Automaticity Benchmark

MiniCPM got faster, but the v7 LoRA overcalls no-op prompts.

On the same 92-row automaticity benchmark, the incumbent FunctionGemma v7 Q8 remains the leader at 82/92 exact. MiniCPM5 base is surprisingly strong at 78/92 exact; the MiniCPM5 v7 LoRA variants fall behind because no-op recall drops sharply.

Current Leader 89.1%

FunctionGemma_AUTOMATICITY_V7_Q8, 82/92 exact.

Best MiniCPM Row 84.8%

MiniCPM5_Base, 78/92 exact before fine-tuning.

Training Time 4:54

Wall-clock for MiniCPM5 base + LoRA training + Q4 export. Trainer loop was 249.9 seconds; Q8 export-only was about 25 seconds.

Next Dataset V8

Materialized with 1,070 train rows and 565 no-op rows for overcall hardening.

Comparison

Run Label Kind Exact Tool Name Arguments No-op Recall p50 p95 Failures
FunctionGemma_AUTOMATICITY_V7_Q8 Leader baked GGUF Q8
82/92 · 89.1%
96.7% 90.2% 94.7% 180 ms 568 ms 7 wrong args, 3 wrong tool
MiniCPM5_Base Best MiniCPM HF base
78/92 · 84.8%
92.4% 87.0% 86.8% 701 ms 2,070 ms 7 wrong args, 7 wrong tool
MiniCPM5_Base + AUTOMATICITY_V7_LORA_ADAPTER LoRA Hat unmerged HF adapter
59/92 · 64.1%
67.4% 75.0% 21.1% 316 ms 478 ms 3 wrong args, 30 wrong tool
MiniCPM5_AUTOMATICITY_V7_Q8 Merged baked GGUF Q8
60/92 · 65.2%
69.6% 75.0% 26.3% 151 ms 248 ms 4 wrong args, 28 wrong tool
MiniCPM5_AUTOMATICITY_V7_Q4 Merged baked GGUF Q4
54/92 · 58.7%
64.1% 67.4% 13.2% 141 ms 226 ms 5 wrong args, 33 wrong tool

Interpretation

MiniCPM5 base is the better MiniCPM target today. The v7 LoRA learned to emit MiniCPM XML or compact XML fragments and became much faster in GGUF form, but it lost the base model's restraint on hypothetical, negated, deferred, and partial prompts.

Training Target

MiniCPM fine-tuning is using MiniCPM XML tool calls, not JSON. The parser accepts full XML and the compact fragments the exported model often emits. SGLang's native MiniCPM path should stay aligned with this XML convention.

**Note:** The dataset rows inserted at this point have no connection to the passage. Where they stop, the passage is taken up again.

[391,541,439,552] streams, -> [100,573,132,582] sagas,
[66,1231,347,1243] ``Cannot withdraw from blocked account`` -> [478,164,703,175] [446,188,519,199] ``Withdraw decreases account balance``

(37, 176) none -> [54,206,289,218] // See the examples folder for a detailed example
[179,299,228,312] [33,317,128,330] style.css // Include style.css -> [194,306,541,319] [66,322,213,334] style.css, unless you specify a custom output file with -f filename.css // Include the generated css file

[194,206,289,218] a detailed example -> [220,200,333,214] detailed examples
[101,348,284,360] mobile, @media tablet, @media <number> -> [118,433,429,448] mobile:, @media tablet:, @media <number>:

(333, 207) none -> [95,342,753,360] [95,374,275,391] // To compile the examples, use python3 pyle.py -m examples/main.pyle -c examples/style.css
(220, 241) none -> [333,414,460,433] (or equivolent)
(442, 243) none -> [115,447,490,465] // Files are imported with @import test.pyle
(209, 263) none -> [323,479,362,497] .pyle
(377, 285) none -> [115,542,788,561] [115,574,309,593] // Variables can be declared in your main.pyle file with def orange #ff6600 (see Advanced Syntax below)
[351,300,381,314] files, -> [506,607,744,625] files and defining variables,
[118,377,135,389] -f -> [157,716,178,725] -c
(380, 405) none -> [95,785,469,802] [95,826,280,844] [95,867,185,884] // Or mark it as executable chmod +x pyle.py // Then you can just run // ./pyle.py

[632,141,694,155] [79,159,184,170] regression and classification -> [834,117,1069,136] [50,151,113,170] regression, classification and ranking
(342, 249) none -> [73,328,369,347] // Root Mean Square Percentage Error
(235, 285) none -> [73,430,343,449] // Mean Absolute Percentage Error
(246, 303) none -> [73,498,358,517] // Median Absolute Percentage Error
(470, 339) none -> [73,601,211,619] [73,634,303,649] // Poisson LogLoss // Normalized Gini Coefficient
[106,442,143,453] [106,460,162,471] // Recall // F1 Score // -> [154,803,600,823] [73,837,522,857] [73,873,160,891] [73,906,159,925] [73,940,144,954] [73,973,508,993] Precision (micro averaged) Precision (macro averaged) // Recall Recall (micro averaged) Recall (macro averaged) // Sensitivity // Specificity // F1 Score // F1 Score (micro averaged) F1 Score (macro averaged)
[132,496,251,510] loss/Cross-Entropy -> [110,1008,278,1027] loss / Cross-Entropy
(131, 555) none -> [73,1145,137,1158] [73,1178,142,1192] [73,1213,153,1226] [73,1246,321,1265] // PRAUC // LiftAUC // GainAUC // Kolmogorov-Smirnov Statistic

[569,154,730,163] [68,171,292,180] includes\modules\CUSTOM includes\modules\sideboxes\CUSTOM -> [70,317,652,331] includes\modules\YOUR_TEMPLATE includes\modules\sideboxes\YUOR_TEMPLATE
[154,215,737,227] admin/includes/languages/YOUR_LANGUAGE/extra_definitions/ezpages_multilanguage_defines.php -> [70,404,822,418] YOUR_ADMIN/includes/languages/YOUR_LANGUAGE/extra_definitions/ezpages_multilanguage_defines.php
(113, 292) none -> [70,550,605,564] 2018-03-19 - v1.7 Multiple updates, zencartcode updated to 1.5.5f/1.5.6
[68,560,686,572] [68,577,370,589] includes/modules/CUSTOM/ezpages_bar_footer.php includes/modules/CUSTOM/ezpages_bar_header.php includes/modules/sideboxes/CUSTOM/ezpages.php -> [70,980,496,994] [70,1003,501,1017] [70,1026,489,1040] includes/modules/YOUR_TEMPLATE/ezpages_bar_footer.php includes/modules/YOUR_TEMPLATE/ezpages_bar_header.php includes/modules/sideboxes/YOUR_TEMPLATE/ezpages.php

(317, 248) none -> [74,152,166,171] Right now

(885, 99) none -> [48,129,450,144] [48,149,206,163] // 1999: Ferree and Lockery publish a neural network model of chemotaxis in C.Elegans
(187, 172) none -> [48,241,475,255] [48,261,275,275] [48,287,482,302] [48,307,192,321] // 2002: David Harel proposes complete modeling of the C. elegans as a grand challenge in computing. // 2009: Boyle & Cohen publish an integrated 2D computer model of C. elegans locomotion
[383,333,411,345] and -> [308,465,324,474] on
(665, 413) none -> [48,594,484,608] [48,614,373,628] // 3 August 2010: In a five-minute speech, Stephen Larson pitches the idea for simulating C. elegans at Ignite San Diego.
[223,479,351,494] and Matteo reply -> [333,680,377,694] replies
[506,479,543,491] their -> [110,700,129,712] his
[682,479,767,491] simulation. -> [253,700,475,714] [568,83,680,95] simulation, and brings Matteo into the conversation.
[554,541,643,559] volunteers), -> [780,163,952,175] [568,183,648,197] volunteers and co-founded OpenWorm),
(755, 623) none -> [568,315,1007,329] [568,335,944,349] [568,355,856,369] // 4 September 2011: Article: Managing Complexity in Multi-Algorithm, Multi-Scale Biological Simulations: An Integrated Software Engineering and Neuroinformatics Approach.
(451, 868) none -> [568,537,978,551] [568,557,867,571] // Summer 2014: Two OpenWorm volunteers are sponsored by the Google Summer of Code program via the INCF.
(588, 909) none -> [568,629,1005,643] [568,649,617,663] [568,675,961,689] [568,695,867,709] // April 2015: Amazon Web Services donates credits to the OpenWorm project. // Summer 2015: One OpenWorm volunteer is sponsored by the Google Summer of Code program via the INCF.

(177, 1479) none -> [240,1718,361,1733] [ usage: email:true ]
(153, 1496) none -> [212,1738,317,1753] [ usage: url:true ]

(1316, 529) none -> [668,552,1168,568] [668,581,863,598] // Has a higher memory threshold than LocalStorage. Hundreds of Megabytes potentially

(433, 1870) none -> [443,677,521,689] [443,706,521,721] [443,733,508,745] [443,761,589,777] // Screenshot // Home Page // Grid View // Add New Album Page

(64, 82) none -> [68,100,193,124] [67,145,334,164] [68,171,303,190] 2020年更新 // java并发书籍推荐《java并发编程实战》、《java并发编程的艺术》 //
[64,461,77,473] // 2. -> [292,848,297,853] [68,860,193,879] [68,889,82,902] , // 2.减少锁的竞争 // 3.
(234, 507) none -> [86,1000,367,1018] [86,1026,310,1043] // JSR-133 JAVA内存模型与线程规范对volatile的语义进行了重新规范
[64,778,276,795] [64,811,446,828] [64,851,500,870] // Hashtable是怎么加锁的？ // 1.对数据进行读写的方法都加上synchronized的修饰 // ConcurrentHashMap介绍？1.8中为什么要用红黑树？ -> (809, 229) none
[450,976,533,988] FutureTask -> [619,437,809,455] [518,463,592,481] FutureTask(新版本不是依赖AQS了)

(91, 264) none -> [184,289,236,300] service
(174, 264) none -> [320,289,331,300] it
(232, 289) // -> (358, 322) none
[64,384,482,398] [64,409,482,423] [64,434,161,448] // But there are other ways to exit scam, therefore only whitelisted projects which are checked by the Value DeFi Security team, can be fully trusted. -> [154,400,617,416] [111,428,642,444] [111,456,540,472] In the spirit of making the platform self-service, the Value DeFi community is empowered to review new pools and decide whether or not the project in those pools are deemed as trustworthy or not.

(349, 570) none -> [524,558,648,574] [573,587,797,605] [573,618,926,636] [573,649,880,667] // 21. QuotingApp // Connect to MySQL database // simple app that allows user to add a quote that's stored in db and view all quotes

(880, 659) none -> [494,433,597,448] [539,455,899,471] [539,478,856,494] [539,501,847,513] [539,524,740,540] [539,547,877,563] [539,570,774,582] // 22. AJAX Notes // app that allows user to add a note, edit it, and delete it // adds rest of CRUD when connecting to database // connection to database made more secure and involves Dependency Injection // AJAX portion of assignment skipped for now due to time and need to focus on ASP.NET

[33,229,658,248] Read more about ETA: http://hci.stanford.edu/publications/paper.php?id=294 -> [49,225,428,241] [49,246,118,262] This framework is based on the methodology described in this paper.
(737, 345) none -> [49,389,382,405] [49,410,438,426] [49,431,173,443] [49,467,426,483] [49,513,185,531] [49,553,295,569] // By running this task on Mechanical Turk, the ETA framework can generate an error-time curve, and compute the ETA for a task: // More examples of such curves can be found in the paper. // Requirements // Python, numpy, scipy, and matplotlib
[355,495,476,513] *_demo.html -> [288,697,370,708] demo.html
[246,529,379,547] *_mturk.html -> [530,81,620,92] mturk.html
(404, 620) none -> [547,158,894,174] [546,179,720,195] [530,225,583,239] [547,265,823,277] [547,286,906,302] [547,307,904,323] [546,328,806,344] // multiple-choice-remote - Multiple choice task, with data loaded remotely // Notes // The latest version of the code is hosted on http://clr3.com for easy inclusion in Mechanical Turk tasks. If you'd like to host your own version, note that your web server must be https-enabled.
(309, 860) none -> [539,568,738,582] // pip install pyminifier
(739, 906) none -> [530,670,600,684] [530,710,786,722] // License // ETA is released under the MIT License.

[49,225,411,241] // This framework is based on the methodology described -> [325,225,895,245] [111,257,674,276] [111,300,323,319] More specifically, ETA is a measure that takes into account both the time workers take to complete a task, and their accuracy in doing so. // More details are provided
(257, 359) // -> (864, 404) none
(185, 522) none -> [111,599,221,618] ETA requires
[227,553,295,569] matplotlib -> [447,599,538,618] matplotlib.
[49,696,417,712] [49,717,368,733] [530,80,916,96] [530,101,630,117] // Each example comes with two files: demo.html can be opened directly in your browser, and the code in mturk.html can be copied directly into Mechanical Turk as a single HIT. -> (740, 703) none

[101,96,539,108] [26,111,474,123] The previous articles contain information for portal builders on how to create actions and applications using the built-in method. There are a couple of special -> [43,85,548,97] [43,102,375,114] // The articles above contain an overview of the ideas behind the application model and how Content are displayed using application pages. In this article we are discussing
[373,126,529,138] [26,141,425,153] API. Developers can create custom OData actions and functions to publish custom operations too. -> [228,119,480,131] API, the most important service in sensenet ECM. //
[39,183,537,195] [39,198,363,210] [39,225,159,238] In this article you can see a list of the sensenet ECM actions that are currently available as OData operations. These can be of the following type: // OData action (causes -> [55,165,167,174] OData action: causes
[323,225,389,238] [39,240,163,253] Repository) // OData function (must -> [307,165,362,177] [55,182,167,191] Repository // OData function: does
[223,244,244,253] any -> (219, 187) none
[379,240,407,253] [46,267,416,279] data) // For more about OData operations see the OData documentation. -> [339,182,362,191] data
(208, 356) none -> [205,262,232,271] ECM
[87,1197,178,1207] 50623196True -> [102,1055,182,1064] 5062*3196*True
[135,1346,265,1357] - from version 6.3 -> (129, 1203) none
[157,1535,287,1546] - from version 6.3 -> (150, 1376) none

Why The Earlier 52.5% Number Differed

The 52.5% MiniCPM result came from the older 120-row FunctionGemma spine benchmark. This report uses the newer 92-row automaticity-hard benchmark, so those percentages are not the same population.

Next Action

Train `AUTOMATICITY_V8` before promoting MiniCPM. The v8 dataset has added no-op-heavy contrastive rows and should be judged against the same 92 frozen rows with FunctionGemma v7 Q8 included as the leader row.

Artifacts

  • /home/turnercore/automaticity-training-v8/automaticity-train-v8.jsonl · 1,070 rows, 565 no-op rows.
  • /home/turnercore/automaticity-benchmark-v1/automaticity-hard-v1.jsonl · frozen 92-row benchmark.
  • /tmp/ai-gateway/training/adapters/minicpm5-automaticity-v1 · unmerged LoRA adapter tested as the LoRA hat row.
  • /tmp/ai-gateway/training/gguf/minicpm5-automaticity-v1-q8/q8_0_gguf/MiniCPM5-1B.Q8_0.gguf · MiniCPM5_AUTOMATICITY_V7_Q8.
  • /tmp/ai-gateway/training/gguf/minicpm5-automaticity-v1-q4/q4_k_m_gguf/MiniCPM5-1B.Q4_K_M.gguf · MiniCPM5_AUTOMATICITY_V7_Q4.